Collection entries:
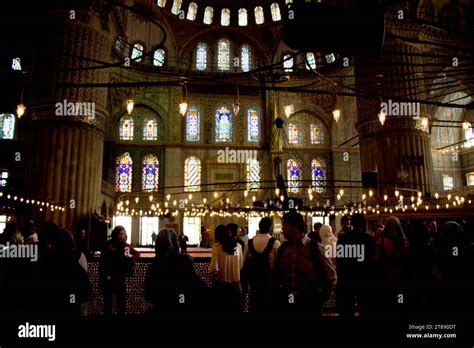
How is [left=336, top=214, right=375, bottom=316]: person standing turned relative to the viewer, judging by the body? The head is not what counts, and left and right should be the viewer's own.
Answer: facing away from the viewer

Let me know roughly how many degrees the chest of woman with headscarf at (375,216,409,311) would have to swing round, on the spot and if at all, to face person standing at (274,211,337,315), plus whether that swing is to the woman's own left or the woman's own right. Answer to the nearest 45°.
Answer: approximately 135° to the woman's own left

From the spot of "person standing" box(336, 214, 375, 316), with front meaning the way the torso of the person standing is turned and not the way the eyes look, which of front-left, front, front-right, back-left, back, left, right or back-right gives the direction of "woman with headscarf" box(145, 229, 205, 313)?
back-left

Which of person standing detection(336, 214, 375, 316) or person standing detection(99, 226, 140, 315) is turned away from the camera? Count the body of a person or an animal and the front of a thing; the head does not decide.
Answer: person standing detection(336, 214, 375, 316)

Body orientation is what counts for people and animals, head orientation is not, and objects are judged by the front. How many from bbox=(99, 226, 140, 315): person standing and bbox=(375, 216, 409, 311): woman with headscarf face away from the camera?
1

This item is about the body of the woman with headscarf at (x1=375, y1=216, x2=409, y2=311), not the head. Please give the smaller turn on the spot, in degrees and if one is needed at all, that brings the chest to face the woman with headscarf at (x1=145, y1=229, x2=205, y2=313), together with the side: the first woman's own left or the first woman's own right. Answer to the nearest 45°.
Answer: approximately 135° to the first woman's own left

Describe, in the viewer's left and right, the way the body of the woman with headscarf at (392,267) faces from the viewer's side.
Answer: facing away from the viewer

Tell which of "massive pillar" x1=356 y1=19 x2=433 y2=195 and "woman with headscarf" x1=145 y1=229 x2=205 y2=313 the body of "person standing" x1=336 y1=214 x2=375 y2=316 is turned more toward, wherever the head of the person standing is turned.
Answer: the massive pillar

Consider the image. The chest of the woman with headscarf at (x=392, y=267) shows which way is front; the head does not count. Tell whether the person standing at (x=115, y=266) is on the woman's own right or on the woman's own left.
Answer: on the woman's own left

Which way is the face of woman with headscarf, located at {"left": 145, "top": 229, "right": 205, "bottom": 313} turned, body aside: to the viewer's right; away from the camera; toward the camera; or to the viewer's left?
away from the camera
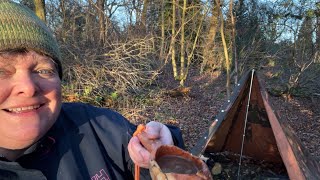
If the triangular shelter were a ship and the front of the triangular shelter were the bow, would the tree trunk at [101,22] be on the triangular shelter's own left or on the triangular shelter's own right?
on the triangular shelter's own right

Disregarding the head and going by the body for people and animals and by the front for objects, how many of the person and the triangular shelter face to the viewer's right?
0

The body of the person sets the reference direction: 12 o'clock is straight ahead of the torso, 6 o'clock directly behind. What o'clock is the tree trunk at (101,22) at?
The tree trunk is roughly at 6 o'clock from the person.

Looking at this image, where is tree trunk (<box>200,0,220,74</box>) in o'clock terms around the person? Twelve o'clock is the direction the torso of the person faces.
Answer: The tree trunk is roughly at 7 o'clock from the person.

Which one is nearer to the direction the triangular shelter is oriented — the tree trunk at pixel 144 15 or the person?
the person

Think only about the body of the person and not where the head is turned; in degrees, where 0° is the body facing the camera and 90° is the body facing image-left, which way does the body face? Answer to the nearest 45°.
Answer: approximately 0°

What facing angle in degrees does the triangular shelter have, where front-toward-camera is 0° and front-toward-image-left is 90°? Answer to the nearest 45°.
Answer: approximately 45°
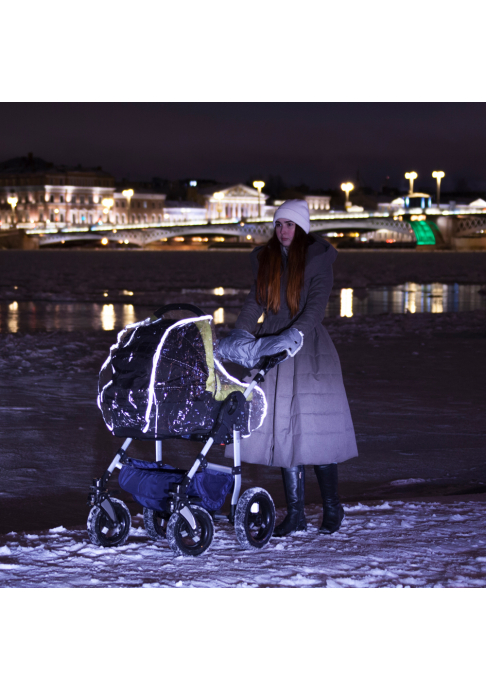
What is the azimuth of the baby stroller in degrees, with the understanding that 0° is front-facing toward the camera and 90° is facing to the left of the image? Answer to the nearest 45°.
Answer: approximately 45°

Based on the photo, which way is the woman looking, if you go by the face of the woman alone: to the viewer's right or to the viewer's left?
to the viewer's left
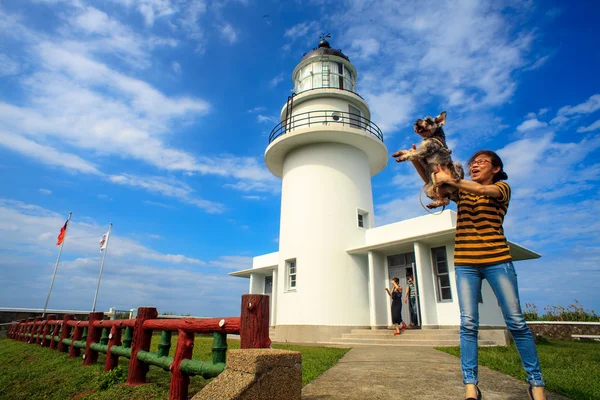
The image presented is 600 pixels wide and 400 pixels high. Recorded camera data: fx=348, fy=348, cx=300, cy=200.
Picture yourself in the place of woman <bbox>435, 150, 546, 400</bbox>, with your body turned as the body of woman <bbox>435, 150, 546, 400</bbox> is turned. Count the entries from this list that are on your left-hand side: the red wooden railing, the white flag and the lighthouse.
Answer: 0

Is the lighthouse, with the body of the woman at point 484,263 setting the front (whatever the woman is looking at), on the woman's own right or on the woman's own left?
on the woman's own right

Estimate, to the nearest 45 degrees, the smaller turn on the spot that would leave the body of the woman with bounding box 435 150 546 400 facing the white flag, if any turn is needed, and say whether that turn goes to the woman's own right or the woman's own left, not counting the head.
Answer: approximately 90° to the woman's own right

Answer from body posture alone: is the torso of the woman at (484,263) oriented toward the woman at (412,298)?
no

Task requirements ▸ Repeat word for word, leaving out the pictures, each line of the records from the line that holds "Which one is" through the final one.

Expected answer ▸
Which one is nearer to the direction the triangular shelter is oriented — the tree trunk at pixel 144 15 or the person?
the person

Think only about the body of the person and not where the head is turned; in degrees, where 0° is the body facing the camera and 90° is the body facing image-left, which way does the body face? Answer to the nearest 45°.
Answer: approximately 0°

What facing angle in degrees does the triangular shelter have, where front-toward-camera is 0° and front-toward-image-left is 90°? Answer to the nearest 45°.
Answer: approximately 45°
What is the azimuth of the baby stroller in degrees, with the understanding that 0° is front-facing toward the camera and 90° is facing to the left of the image? Answer to the nearest 45°.
Answer: approximately 45°

Based on the photo, which way is the woman looking, if you go by the face of the woman alone: to the viewer's right or to the viewer's left?
to the viewer's left
The image presented is 600 pixels wide and 400 pixels high. Recorded camera data: fx=348, fy=348, cx=300, cy=200.
Picture yourself in the place of woman <bbox>435, 150, 546, 400</bbox>, with your body turned as the body of woman <bbox>435, 150, 546, 400</bbox> is turned. Count the entries from this list that are on your left-hand side: the red wooden railing, the white flag and the lighthouse.
Answer: 0

Is the lighthouse, with the body of the woman at point 484,263 setting the front (whatever the woman is looking at), on the woman's own right or on the woman's own left?
on the woman's own right

Estimate, to the nearest 45 degrees, the smaller turn on the spot that would leave the body of the woman with bounding box 435 150 546 400 facing the white flag, if any turn is needed, and say whether that turn goes to the woman's own right or the woman's own left, not counting the head.
Answer: approximately 90° to the woman's own right

Answer from body posture alone: is the torso of the woman at (484,263) oriented toward the woman at (412,298)?
no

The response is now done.